The Hunger Games: Catching Fire returns us to Panem, where Katniss Everdeen (Jennifer Lawrence) and Peeta Mellark (Josh Hutcherson) have survived the 74th games, and are now forced to undertake a Victory Tour of the districts and of President Snow’s (Donald Sutherland) Capital in order to distract the masses from his tyrannical rule.
It is a great film. And this praise comes despite the fact that I am scarcely in love with the leading cast from the first outing. The introduction of Phillip Seymour Hoffman as Plutarch Heavensbee, the new Chief Gamesmaker, and the development of Stanley Tucci’s gameshow host character Caesar Flickerman were welcome developments for me as someone who is monumentally turned off not just by Miss Bitchy-Resting-Face Katniss Everdeen, but actually by Jennifer Lawrence herself.
As I said after the film, it appears to me that Hollywood is trying to create a new Natalie Portman in Lawrence, but I’ve yet to see the same depth and/or sparkle.
But I suppose the decision was taken some years ago and we have to live with it. A casting decision like that can be counterbalanced by an effective “hype” man, which Woody Harrelson brings in bucket loads. As a big Harrelson fan, I was already more interested in his Haymitch Abernathy than Everdeen, and I have a feeling that we’re going to see a lot more of his skills in an inevitable third film.

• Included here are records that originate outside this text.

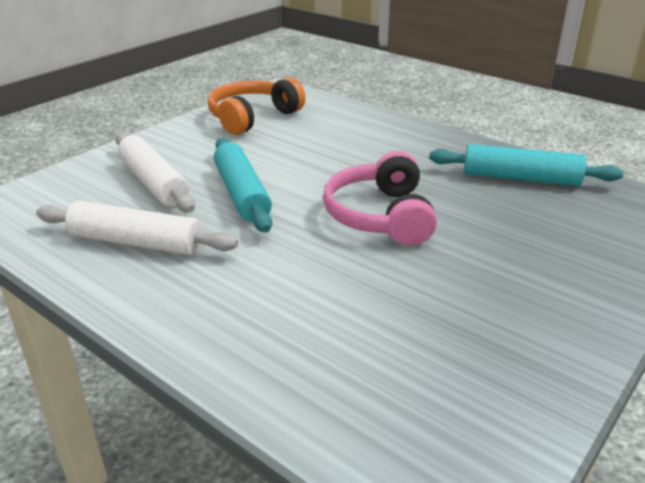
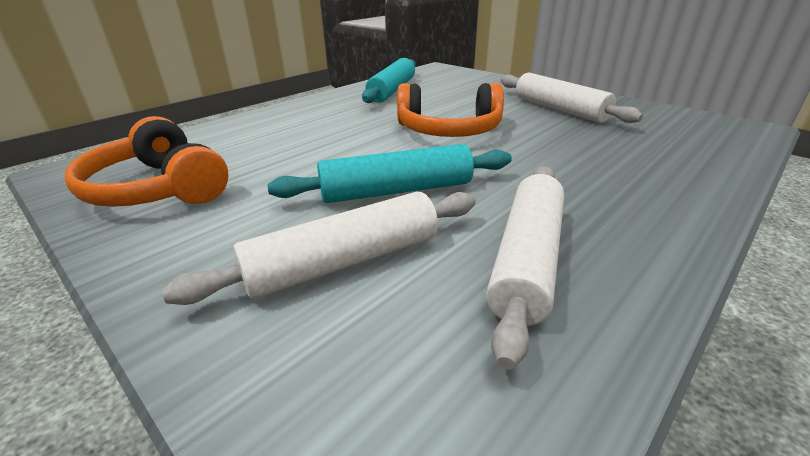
camera: 85 degrees left, 0 degrees up
pink headphones [323,151,437,246] -> orange headphones [397,83,504,137]
none -> white rolling pin [501,73,643,123]

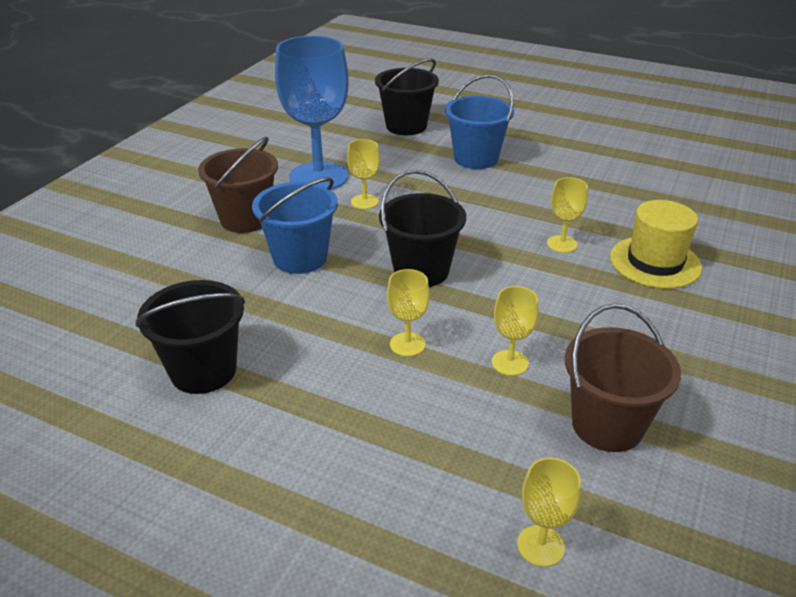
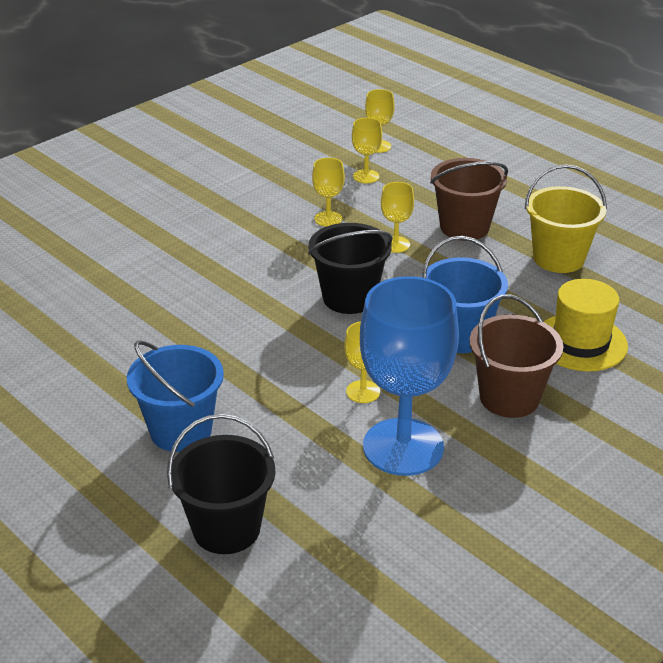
camera: 160 degrees left, 0 degrees up
black bucket [136,280,245,394] -> yellow bucket [525,164,607,273]
yellow goblet [547,177,588,253] -> yellow goblet moved to [352,118,382,183]
brown bucket [565,303,681,452] -> brown bucket moved to [430,158,508,241]
yellow hat [610,200,702,289] -> yellow hat moved to [544,279,628,372]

The Hunger Games: Catching Fire displays a channelled maturity often lacking in sequels. Though I liked The Matrix: Revolutions, there was an element of pomposity about it that was justified in theory, but a turn off to the mainstream audience in practice. The Hunger Games 2 avoids this pitfall, instead taking the audience on the journey of past victors of historic Hunger Games, culminating in the ‘Quarter Quell’, the surprise of which I shall not spoil for you.
The film could easily have been two hours of filler between numbers one and three, the latter of which it is evident will contain epic scenes of mass rebellion in the Districts, and a crisis in the Capital (I haven’t read the books). But it wasn’t.
It was a thoroughly entertaining and much needed lead-in to a third movie which could make or break the entire franchise. If The Hunger Games 3 gives in to the pomposity, the writers may wish they had drifted off canon and killed off Katniss in the first film.
Some excellent moments in The Hunger Games: Catching Fire are realised when Katniss and her false love Peeta are forced upon their tour of the Districts, and indeed the Capital. Trotted out in front of the crowds, Katniss displays her unease with placating the Districts, and the populations of each reveal in poignant scenes how they know she’s feeling underneath the veneer. Personally, I didn’t find Lawrence’s depiction of a traumatised victor particularly compelling, but Elizabeth Banks’s Effie Trinket helped sell the underlying guilt and stress that Katniss was supposed to be feeling.
The visuals are, as expected, stunning – a takeaway from the franchise that was highly played up at the premiere’s afterparty, where Trinket look-a-likes posed for photos with party goers, and where goblets of steaming libations were served. Donald Sutherland didn’t look to happy about it, but Stanley Tucci was working the room like a fledgling young upstart.
The film has clearly been made with a mid-teen audience in mind, but contains something for all the adult family too. Excellent visuals, tech-nerdiness, fight scenes and survival tactics create an ‘all-rounder’ film that is far more appealing than many of the myopic action offerings in cinemas today.
The Hunger Games 2 gets a solid 8 out of 10 from me, and the performances of Harrelson and Banks in particular receive 9s.
The Hunger Games: Catching Fire is in cinemas across the UK from November 21st, and in the United States from November 22nd.